Syrian children determined to learn despite new challenges
For the past seven weeks Diyaa’s 20-minute journey to school has been taking two hours. If he’s lucky, he hitchhikes part of the way, the rest he has to go on foot.
Recent local restrictions on transporting students to schools teaching the national accredited curriculum in north-eastern Syria’s Hassakeh and Qamishli mean that 15-year-old Diyaa, and thousands of other students, must either go through a long - and sometimes dangerous - journey to school or stop going to a school of their choosing.
“I am wasting a lot of time on the road going to school and coming back. Many times, my friends and I arrive late to school or home because we can’t find transportation,” says Diyaa. “The cost of transportation, when we find it, has also become very high.”
Diyaa’s journey to school and continuing his education, has not been easy. He was displaced twice in one year seeking safety when the fighting got close to home and the school in his village was destroyed during the 7-year conflict in Syria.
“Despite all of this I never dropped out of school. I go to school 25km away now but I know that learning is important for my future.” Diyaa
Since the restrictions came in place end of September this year, tens of thousands of children in more than 366 schools in Hassakeh have been affected. Vehicles, including school buses and private cars, have been prevented from crossing checkpoints if they are carrying school children going to schools teaching the nationally accredited curriculum. Since the restrictions started, more than 10,000 students have not been able to attend their schools daily.
For Diyaa, who goes to formal school in the morning and to remedial classes in the afternoon, it means that he leaves home at 6:00AM and returns home at 4:00 in the afternoon. “Sometimes I am lucky and find a car to take me back to my village, sometimes I’m not and have to stay at my aunt's that night,” he says.
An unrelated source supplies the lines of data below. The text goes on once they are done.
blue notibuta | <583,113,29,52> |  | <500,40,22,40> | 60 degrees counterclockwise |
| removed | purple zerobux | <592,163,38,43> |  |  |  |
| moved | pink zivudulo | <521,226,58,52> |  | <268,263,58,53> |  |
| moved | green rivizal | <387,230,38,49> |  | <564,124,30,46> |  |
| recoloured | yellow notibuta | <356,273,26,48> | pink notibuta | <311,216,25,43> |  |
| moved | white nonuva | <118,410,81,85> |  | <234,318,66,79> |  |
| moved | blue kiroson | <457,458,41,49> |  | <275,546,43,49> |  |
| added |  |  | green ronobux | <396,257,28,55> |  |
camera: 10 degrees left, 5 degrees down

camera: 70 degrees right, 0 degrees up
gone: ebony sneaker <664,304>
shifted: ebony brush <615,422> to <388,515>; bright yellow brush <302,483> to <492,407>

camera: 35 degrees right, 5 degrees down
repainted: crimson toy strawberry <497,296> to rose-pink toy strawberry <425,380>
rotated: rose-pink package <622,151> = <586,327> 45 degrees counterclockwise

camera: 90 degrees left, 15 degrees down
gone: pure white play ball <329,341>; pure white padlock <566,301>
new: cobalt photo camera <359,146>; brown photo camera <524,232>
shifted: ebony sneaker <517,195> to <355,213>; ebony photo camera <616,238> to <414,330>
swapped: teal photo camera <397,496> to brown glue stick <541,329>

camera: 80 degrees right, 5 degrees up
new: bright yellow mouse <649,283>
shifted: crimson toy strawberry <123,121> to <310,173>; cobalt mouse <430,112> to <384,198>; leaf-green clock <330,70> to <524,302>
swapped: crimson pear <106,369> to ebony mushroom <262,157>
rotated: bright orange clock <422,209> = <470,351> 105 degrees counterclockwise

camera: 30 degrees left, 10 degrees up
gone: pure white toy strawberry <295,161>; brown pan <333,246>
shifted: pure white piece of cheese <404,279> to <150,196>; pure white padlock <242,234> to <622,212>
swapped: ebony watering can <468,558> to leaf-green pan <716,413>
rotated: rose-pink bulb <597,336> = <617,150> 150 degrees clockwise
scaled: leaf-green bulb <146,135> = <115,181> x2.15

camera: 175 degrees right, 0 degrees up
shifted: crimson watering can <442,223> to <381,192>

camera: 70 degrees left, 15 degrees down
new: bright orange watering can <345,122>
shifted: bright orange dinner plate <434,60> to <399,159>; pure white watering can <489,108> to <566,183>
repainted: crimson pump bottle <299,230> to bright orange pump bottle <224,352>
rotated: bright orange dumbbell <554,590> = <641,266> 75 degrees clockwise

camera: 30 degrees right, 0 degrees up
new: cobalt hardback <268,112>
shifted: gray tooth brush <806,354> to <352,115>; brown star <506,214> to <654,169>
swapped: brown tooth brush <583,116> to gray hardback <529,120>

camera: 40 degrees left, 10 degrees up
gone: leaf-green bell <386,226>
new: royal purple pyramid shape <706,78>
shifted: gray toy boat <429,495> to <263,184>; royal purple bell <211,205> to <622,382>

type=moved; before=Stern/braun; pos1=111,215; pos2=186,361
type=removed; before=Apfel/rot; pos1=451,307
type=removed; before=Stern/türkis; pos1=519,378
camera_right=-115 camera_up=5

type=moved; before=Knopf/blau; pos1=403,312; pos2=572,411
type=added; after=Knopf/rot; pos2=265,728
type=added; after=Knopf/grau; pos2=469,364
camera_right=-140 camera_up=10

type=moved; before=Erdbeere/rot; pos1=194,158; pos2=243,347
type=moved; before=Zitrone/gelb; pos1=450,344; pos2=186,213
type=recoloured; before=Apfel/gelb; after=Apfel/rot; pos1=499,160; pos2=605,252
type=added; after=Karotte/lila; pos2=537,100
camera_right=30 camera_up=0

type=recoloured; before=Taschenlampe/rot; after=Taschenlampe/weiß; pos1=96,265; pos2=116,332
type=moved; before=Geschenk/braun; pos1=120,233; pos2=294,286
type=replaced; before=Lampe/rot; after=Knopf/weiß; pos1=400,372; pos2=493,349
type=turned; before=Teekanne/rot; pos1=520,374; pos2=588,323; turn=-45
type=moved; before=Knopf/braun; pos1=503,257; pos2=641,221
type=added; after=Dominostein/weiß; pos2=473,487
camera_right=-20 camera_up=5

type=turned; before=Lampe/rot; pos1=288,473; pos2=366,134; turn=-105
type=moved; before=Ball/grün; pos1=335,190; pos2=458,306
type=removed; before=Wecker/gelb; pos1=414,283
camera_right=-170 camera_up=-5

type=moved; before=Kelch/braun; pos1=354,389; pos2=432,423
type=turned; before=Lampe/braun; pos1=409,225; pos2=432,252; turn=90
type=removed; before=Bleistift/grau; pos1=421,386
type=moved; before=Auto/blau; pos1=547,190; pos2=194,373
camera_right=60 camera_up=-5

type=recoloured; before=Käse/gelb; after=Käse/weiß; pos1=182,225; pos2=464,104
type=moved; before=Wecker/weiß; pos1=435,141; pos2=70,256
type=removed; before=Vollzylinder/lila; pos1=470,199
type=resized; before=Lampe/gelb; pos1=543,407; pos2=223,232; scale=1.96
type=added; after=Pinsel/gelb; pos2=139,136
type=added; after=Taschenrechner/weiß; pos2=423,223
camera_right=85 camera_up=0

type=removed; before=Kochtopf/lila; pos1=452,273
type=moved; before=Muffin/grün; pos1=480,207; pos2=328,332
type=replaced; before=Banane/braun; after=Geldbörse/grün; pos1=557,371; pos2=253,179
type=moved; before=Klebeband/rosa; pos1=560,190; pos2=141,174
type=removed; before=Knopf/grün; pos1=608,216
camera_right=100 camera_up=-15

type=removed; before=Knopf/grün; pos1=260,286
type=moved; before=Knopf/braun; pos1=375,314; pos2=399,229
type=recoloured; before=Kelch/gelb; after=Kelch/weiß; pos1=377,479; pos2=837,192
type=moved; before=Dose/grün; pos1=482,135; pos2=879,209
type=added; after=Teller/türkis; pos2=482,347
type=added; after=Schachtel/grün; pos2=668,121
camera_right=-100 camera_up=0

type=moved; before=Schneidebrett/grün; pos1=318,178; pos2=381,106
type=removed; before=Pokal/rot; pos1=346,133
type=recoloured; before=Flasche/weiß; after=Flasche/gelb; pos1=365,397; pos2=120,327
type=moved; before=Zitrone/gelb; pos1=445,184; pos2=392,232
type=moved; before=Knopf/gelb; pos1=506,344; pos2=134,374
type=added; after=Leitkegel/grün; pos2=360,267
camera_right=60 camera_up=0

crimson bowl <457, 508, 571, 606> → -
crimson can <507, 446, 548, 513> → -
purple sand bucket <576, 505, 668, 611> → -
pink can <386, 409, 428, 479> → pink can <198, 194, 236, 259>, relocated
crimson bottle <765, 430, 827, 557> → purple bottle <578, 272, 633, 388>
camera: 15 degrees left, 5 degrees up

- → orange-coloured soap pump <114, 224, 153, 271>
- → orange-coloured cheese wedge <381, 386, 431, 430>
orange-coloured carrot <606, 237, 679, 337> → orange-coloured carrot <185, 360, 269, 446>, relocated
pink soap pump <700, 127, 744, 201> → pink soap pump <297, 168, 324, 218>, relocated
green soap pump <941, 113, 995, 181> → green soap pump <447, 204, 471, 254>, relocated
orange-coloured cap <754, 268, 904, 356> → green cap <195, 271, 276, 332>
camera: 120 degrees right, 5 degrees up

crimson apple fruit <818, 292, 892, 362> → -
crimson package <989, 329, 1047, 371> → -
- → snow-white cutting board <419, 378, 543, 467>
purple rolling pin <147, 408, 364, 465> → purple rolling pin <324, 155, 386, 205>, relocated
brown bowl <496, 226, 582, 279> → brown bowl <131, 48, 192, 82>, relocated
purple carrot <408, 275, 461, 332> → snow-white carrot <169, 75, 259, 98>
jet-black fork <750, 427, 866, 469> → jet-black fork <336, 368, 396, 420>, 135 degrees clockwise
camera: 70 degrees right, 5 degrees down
Trusted school busses stopped transporting children to national accredited schools for fear of having their vehicles impounded. Students are left to hitchhiking rides with strangers to get to school exposing them to increased risks. 12-year-old Omran, who goes to school in the centre of Hassakeh, has been walking three kilometres to the nearest main road every morning in the hope of finding someone to take him as close as possible to his school.
“Even if I find a car or a motorcycle driver who would accept to give me a ride, they ask me to get off before the checkpoint to avoid being fined or having their vehicle confiscated,” explains Omran.
Parents and children are having to come up with ways to overcome these restrictions and get to school. “I have talked to children who hide their school uniforms to get through checkpoints, parents who use motorbikes to avoid the checkpoints and many walk for hours.” says Ghassan Madieh, chief of UNICEF’s Qamishli field office. “While this has brought back some children to their classrooms, many thousands remain absent. It is heart-breaking to see so many miss out on school when we have worked so hard to get them back to education.”
Over the past weeks UNICEF and its UN partners have been engaged in efforts with all concerned parties at the local level to advocate for children to be able to go safely to a school of their choosing. “The education of children and their future should never be used as pawns of conflict and politics,” says Mr. Madieh. “Children in Syria are exhausted by seven years of conflict and should never suffer additional obstacles to safely accessing schools of their choosing.”
UNICEF is supporting education in Al-Hasakeh governorate through the rehabilitation of 22 schools and installation of 71 pre-fabricated classrooms. 619 children have benefitted from curriculum B (an accelerated-learning programme allowing children who missed on some educational years to catch up with their peers), and 5166 from the self-learning program. Additionally, 3206 teachers have been benefiting from training on active learning and curriculum B. UNICEF has provided school bags to 6800.